--- Begin ---

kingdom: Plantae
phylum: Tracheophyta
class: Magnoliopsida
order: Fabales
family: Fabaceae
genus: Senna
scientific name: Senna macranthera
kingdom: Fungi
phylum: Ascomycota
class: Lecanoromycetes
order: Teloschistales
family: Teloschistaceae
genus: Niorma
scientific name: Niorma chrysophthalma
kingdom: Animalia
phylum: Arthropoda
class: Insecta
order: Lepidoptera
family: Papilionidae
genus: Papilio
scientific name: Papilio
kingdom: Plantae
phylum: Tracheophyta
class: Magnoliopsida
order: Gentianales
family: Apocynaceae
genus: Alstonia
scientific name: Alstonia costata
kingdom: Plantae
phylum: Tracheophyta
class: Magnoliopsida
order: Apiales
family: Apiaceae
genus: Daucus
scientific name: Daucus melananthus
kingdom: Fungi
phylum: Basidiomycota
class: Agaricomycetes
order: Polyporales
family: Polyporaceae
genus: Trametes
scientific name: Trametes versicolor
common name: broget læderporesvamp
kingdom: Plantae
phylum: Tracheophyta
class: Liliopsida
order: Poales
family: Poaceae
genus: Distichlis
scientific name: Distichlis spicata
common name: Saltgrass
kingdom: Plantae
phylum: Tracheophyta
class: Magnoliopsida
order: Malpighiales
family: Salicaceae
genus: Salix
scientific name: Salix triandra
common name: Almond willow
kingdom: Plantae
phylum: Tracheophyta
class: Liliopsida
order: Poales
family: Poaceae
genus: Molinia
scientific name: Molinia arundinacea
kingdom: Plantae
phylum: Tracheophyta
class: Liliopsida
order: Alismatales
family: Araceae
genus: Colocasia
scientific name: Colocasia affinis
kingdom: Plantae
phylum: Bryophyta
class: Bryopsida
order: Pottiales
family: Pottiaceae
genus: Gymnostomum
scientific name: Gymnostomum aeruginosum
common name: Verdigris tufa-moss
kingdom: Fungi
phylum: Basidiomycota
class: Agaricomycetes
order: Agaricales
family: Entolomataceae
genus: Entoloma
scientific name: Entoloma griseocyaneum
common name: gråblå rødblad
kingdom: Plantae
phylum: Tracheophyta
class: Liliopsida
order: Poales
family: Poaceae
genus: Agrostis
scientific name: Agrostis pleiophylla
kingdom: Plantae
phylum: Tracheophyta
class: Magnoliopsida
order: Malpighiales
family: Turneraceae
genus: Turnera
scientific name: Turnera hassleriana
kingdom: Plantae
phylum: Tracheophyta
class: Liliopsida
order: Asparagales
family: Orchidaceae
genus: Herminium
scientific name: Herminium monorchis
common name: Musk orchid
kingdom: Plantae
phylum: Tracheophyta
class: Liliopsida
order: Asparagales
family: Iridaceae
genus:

--- End ---

Exercise directions =>
Copy out the stretch from the line containing "family: Turneraceae" through the end of the items, changing "scientific name" to "species" and keeping everything else unchanged.

Response to this task =>
family: Turneraceae
genus: Turnera
species: Turnera hassleriana
kingdom: Plantae
phylum: Tracheophyta
class: Liliopsida
order: Asparagales
family: Orchidaceae
genus: Herminium
species: Herminium monorchis
common name: Musk orchid
kingdom: Plantae
phylum: Tracheophyta
class: Liliopsida
order: Asparagales
family: Iridaceae
genus:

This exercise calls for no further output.